Student data. WGU collects a ton of information about its students and considers itself “a big data player,” Pulsipher said. While he didn’t get into specifics, he pretty much confirmed what I’d heard from the head of WGU Labs, Jason Levin, about a new data-analytics tool in development to compete with commercial products now in the market. When I met him in February in Salt Lake City, headquarters for WGU and WGU Labs, Levin told me that WGU Labs wants to create something less costly, easier to implement, and more effective than what’s out there today.
Digital credentials. WGU is one of many institutions and organizations working on ways for students to delineate and communicate, in machine-readable formats, the skills they’ve acquired through formal and informal education. On the other side of that equation, the university is taking a high-profile role in connecting those qualifications to the criteria employers are seeking for particular jobs, through the development of a Skills Library. It’s the kind of work that can get pretty geeky, pretty fast (as in “rich skill descriptors embedded with meta-data”). But through projects like the library and collaboration with the Open Skills Network, the university is advancing a “talent pipeline” movement that could eventually make hiring more efficient and surface potential opportunities for students before they finish their degrees. The return on investment for college grows, said Pulsipher, if students see value as they go.

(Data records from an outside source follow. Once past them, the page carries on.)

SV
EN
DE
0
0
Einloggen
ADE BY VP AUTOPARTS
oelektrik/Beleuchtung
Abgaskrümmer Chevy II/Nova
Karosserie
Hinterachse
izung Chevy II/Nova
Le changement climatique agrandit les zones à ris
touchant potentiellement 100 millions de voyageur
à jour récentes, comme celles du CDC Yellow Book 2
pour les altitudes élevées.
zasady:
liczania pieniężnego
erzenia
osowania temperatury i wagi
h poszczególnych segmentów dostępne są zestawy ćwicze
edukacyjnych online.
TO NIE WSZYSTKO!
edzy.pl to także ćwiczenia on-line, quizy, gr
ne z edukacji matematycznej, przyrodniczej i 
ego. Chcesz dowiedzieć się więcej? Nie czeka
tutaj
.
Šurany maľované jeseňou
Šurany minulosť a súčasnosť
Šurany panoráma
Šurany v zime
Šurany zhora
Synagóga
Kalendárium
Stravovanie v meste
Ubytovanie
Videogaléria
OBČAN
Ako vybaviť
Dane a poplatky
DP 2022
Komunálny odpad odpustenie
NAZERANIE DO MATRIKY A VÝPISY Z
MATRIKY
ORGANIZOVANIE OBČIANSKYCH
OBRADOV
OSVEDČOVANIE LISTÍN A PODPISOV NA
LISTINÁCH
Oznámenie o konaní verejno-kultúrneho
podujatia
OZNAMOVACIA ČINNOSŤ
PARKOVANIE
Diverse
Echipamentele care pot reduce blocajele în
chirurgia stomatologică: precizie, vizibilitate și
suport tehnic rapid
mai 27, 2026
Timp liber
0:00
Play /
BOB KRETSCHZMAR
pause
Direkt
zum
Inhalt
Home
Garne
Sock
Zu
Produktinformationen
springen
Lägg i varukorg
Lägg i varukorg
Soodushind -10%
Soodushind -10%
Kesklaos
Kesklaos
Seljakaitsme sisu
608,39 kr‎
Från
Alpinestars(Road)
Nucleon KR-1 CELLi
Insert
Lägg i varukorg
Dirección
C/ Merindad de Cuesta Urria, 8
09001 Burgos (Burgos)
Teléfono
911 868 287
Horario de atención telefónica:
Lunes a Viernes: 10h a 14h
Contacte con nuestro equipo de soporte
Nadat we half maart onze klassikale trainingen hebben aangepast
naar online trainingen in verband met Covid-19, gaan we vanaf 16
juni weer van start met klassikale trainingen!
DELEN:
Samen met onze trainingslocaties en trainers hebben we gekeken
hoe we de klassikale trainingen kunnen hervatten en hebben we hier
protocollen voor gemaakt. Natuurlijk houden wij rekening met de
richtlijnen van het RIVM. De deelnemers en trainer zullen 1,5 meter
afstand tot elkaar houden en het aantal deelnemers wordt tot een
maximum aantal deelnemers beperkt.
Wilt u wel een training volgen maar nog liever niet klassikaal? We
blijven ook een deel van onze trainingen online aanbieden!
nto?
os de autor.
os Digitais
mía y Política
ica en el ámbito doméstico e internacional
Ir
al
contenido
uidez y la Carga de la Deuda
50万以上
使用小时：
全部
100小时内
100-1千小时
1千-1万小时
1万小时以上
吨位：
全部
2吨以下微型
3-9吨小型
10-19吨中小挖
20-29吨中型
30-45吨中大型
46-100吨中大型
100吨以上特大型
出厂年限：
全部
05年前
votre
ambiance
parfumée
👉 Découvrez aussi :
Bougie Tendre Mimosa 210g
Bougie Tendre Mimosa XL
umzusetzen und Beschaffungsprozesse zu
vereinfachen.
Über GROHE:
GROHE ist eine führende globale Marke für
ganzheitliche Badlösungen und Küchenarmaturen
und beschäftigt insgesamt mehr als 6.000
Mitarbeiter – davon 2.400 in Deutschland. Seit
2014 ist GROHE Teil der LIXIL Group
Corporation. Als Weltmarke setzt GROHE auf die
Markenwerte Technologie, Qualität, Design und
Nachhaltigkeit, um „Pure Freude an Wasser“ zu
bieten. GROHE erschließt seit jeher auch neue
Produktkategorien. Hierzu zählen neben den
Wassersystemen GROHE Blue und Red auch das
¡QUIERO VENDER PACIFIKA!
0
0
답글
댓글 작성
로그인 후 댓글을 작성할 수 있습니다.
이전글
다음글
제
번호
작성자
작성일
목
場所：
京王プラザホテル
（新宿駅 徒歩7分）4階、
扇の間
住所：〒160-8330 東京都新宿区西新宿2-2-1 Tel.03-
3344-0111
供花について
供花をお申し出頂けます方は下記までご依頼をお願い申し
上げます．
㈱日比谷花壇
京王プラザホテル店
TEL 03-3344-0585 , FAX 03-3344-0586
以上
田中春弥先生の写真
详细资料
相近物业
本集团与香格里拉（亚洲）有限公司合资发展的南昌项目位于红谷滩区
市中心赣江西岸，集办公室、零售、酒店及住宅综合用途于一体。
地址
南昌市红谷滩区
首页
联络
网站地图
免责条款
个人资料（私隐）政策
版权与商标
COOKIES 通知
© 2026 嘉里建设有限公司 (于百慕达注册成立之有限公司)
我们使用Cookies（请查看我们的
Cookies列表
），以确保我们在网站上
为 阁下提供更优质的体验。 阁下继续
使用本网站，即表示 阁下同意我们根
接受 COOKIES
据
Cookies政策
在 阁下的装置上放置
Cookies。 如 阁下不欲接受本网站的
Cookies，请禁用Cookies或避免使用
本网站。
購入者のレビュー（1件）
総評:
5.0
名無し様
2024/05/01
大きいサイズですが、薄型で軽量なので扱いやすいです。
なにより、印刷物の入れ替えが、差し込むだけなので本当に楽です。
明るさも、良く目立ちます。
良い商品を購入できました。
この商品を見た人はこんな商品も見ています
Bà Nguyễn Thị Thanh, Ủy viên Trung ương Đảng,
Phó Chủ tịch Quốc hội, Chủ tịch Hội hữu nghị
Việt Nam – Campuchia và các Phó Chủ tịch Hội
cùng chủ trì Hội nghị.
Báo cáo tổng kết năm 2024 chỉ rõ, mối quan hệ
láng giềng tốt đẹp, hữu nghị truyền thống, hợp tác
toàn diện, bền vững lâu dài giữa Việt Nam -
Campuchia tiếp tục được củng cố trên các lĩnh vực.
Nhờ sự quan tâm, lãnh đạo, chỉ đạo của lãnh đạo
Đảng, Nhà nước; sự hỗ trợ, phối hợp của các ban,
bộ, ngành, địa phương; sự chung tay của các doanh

A conversation on the ‘changing higher-ed ecosystem.
It’s been a wild couple of years for online education and the rest of the ed-tech landscape. Join me this afternoon (Wednesday) at 2 p.m. Eastern time as I talk with three experts — Gates Bryant, partner at Tyton Partners; Sharon Leu, executive in residence at JFFLabs; and Marni Baker Stein, provost at Western Governors University — about what’s important to know about shifting opportunities and markets, and what’s OK to ignore. Sign up here to see it live and pose questions, or watch later on demand.
A clarification. In last week’s newsletter, I wrote that the Rhodes Trust offers just 32 Rhodes Scholarships a year. That figure, as I should have specified, is just for the United States. The trust also provides more than 70 additional scholarships annually to students from other parts of the world.